◆ **Your instructions**:
Set down, exactly and only, everything from the line containing "vfov_deg: 43.6" down to the line containing "focal_mm: 22" in the data below; the pictures are not part of the copy.
*** Opening of Task inputs ***
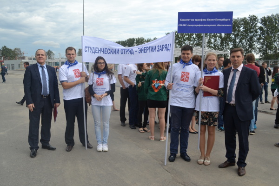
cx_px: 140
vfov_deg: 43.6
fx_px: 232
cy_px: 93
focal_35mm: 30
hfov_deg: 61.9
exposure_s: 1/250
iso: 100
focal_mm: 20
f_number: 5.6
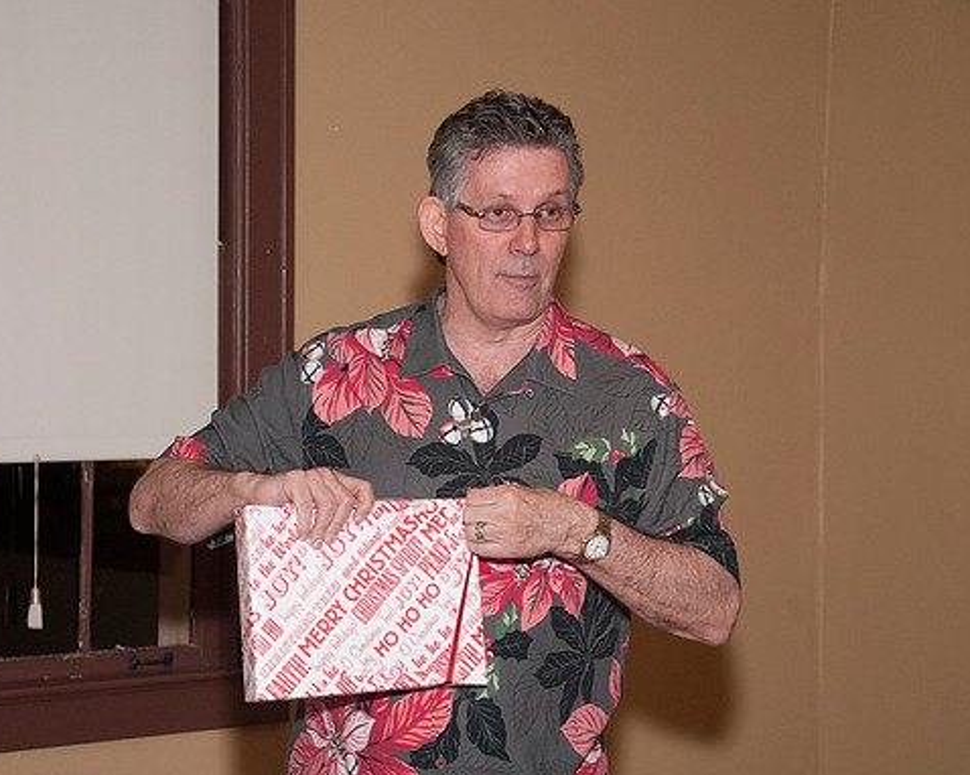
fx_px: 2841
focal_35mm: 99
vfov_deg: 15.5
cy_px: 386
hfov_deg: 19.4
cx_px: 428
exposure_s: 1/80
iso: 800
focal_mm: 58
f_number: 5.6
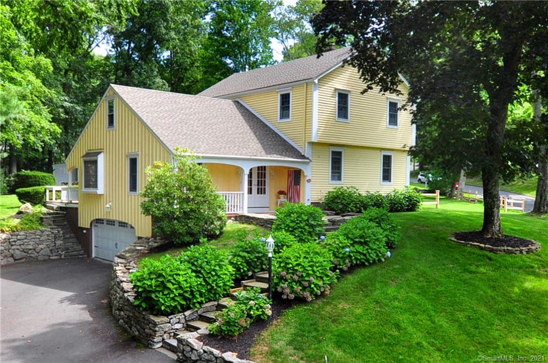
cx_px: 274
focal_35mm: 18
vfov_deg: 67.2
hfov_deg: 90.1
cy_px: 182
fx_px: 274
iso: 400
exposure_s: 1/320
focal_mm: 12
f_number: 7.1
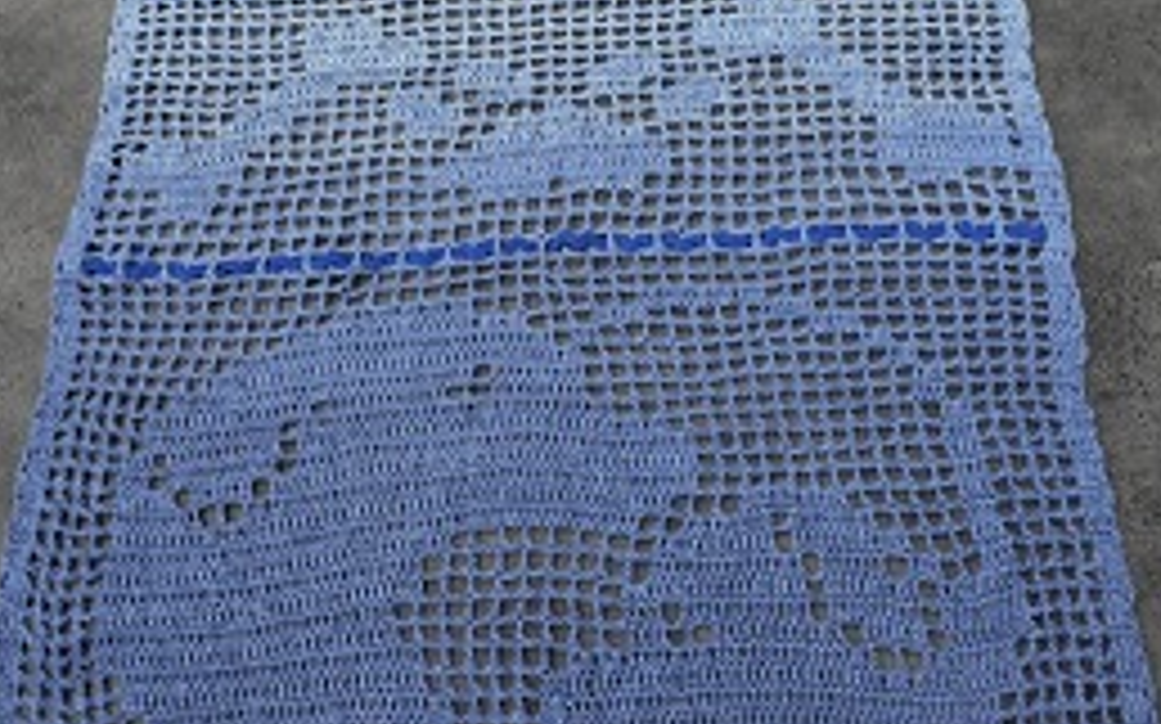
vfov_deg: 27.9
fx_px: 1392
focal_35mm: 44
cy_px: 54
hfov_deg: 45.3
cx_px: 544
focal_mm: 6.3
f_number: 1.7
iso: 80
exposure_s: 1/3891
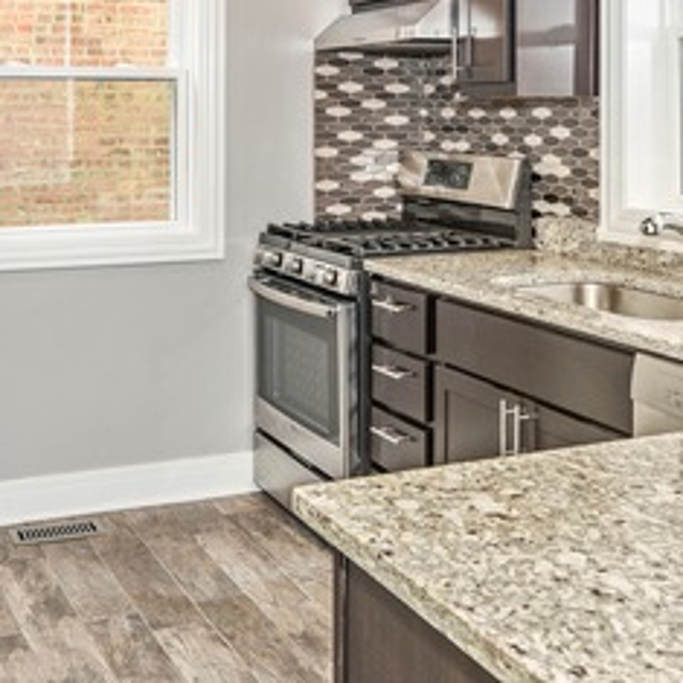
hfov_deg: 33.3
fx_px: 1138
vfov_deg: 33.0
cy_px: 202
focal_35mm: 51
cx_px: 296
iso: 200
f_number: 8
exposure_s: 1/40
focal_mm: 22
*** Close of Task inputs ***
*** Opening of Task inputs ***
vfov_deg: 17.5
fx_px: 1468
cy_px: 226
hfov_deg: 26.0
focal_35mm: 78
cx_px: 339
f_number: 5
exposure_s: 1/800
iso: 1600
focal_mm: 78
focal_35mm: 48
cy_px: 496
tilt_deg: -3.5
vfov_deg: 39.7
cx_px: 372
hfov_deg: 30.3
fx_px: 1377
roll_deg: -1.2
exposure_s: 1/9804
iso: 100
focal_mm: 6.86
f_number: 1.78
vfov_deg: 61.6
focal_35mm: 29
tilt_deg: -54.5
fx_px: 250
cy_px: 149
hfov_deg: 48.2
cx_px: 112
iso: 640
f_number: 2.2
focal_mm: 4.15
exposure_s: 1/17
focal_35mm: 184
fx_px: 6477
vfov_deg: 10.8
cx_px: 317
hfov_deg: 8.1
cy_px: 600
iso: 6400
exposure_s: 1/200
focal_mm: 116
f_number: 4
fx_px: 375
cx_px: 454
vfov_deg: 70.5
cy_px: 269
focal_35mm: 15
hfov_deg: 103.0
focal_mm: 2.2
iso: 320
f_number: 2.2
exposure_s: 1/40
*** Close of Task inputs ***
*** Opening of Task inputs ***
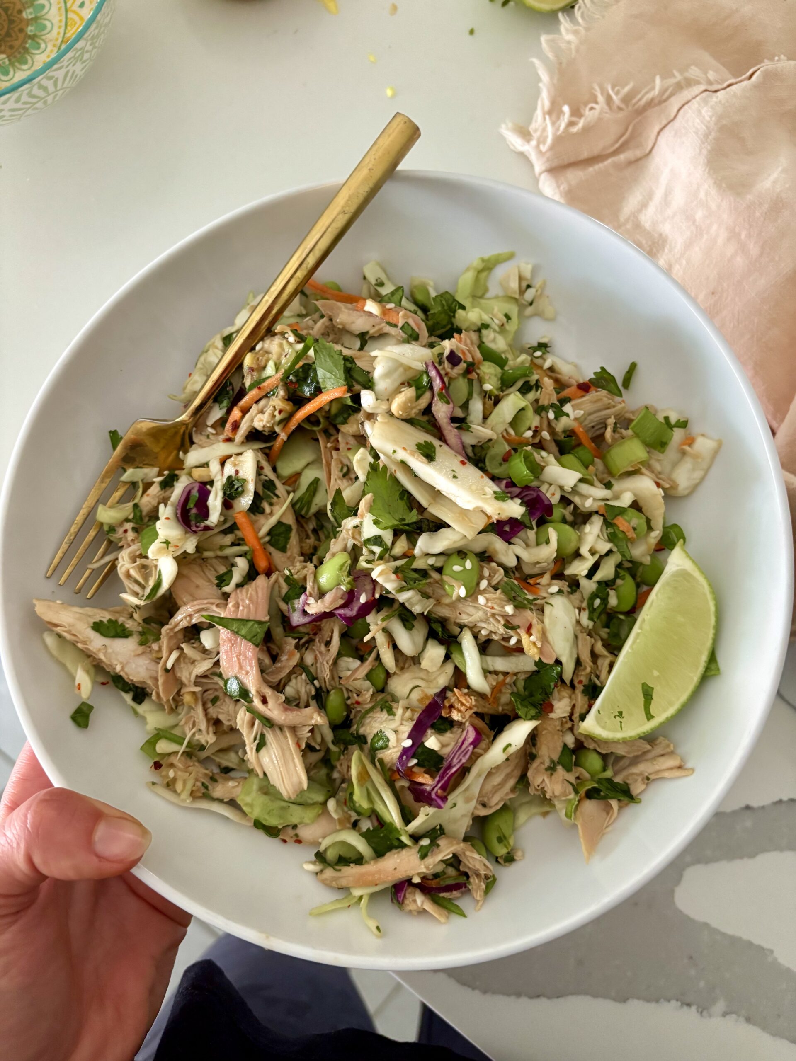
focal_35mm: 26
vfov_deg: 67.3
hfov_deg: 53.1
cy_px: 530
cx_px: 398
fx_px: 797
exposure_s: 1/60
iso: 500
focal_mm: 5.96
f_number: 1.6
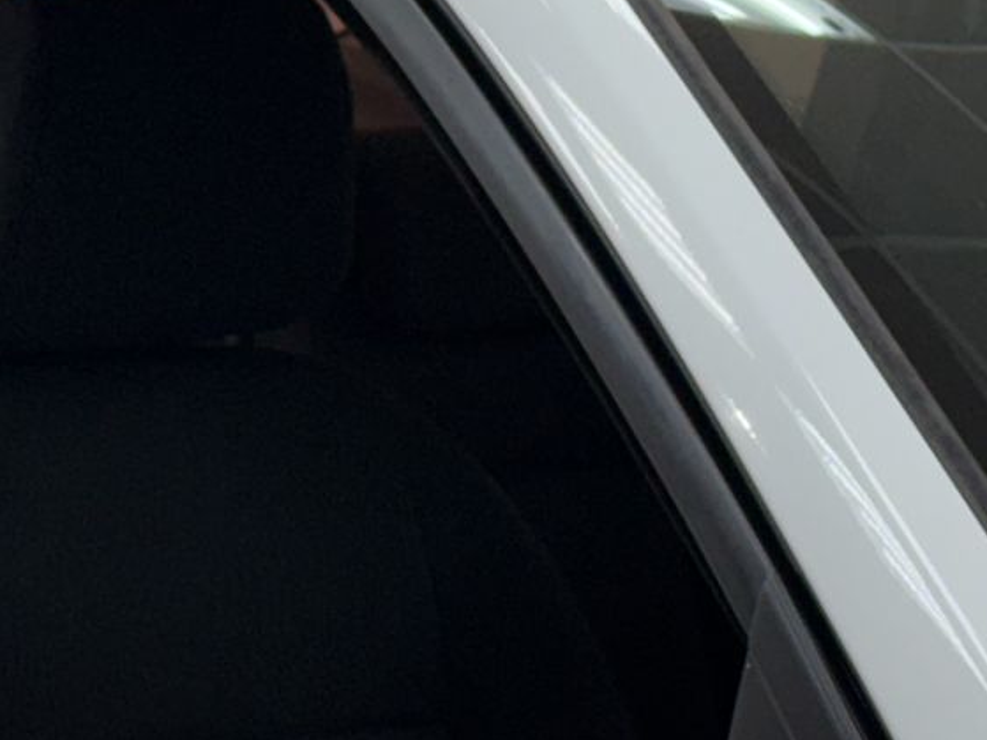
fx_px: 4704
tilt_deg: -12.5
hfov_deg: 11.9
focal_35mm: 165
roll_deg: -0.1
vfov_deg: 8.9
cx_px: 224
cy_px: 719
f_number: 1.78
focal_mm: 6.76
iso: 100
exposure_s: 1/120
*** Close of Task inputs ***
◆ **Written solution**:
vfov_deg: 43.6
fx_px: 232
cy_px: 93
focal_35mm: 30
hfov_deg: 61.9
exposure_s: 1/250
iso: 100
focal_mm: 20
f_number: 5.6
fx_px: 2841
focal_35mm: 99
vfov_deg: 15.5
cy_px: 386
hfov_deg: 19.4
cx_px: 428
exposure_s: 1/80
iso: 800
focal_mm: 58
f_number: 5.6
cx_px: 274
focal_35mm: 18
vfov_deg: 67.2
hfov_deg: 90.1
cy_px: 182
fx_px: 274
iso: 400
exposure_s: 1/320
focal_mm: 12
f_number: 7.1
vfov_deg: 27.9
fx_px: 1392
focal_35mm: 44
cy_px: 54
hfov_deg: 45.3
cx_px: 544
focal_mm: 6.3
f_number: 1.7
iso: 80
exposure_s: 1/3891
hfov_deg: 33.3
fx_px: 1138
vfov_deg: 33.0
cy_px: 202
focal_35mm: 51
cx_px: 296
iso: 200
f_number: 8
exposure_s: 1/40
focal_mm: 22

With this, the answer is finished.